Alcazaren shared his experience living in Melbourne and having designed some of the parks in Singapore and tied it to his lamentation of how Metro Manila provides less importance to open green spaces.

He highlighted how many parks in the capital region were closed to the public despite their potential to be attractive both to residents and visitors.

He cited the park between Guadalupe Bridge in Makati City and its interchanges with J.P. Rizal Street in Makati City, which sits near the banks of the Pasig River.

“[Metro] Manila only has 200 hectares of parks, this included the little multi-purpose courts and little plazas which are essentially just traffic islands with few tries, aside from Rizal Park and Quezon Memorial [Circle],” he said.

Alcazaren shared throwbacks of how the Iloilo River Esplanade was converted into a walking-only park from a service road, as well as the conversion of 40 percent of the Benigno Aquino Jr. Avenue to a mixed-use bike path and sidewalk, and the improvement and expansion of the cities parks and plazas.

He said the designs were taken from his experiences in Australia and Singapore, where the local government also made efforts to increase walking and cycling traffic.

He also mentioned that he was currently working on plans with local stakeholders, including further restorations of American colonial era-buildings along the city’s downtown, and segregation of the city’s bike lanes along General Luna Street which will extend to Iznart and J.M. Basa streets to Plaza Libertad.
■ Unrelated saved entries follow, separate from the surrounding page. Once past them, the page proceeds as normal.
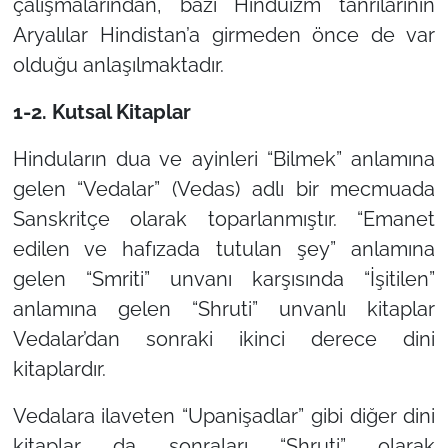
çalışmalarından, bazı Hinduizm tanrılarının
Aryalılar Hindistan’a girmeden önce de var
olduğu anlaşılmaktadır.
1-2. Kutsal Kitaplar
Hinduların dua ve ayinleri “Bilmek” anlamına
gelen “Vedalar” (Vedas) adlı bir mecmuada
Sanskritçe olarak toparlanmıştır. “Emanet
edilen ve hafızada tutulan şey” anlamına
gelen “Smriti” unvanı karşısında “İşitilen”
anlamına gelen “Shruti” unvanlı kitaplar
Vedalar’dan sonraki ikinci derece dini
kitaplardır.
Vedalara ilaveten “Upanişadlar” gibi diğer dini
kitaplar da sonraları “Shruti” olarak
“One of the lessons we’ve learned […] is that investment on public land will give benefits not just to the people who use these amenities but also to the landowners, and the city gets more revenue,” he shared.

“Hopefully, for the improvements of Iznart and [J.M.] Basa, all the way to [Plaza] Libertad, we can show that [segregated bike lanes] can work. […] There is always a way to find space in Iloilo for both pedestrians and bikes. […] Bike lanes are a bit more [of a] challenge, the idea would be segregated bike lanes, and that would hopefully come in the future,” he added.

He emphasized the importance of rivers to a place’s history, citing Iloilo City’s experience as a major trading dock for domestic and international trade since before the Spanish conquerors came to the islands.

“It’s always important to design public spaces for (sic) recreation, for romance, for economic, and also for heritage conservation to acknowledge the history that went into these rivers, because they were avenues of economic development, like in Iloilo, where goods were offloaded from ships that came from Manila and overseas, so the economic history of Iloilo and many port cities in the Philippines is very tied to their river sides and their water sides,” he said.

But Alcazaren ultimately said that the city should not aim to become Sydney or Melbourne, but should aim to be closer to the identity of its own culture and serve the public rather than vehicles.

He said that there must be more investments in cultural mapping, the results of which must be factored into further improvement and development plans of cities, not just Iloilo City.

“[Y]ou have a rich heritage of architecture in a built environment in all of Australia’s cities which they conserved and adaptively reused. The greenest building is the building that’s already there, because in the computation for values, the embedded energy of effort that went into the original building must be put into the equation,” he remarked.

“All cities and what we try to discover is the people, their essence, and find it. One of the important things we find when we go to the cities is not the physical design first, it’s understanding the people in it, their cultures, we recommend cultural mapping, and this is to document tangible and intangible practices and somehow filter that into the physical design of the cities,” he added.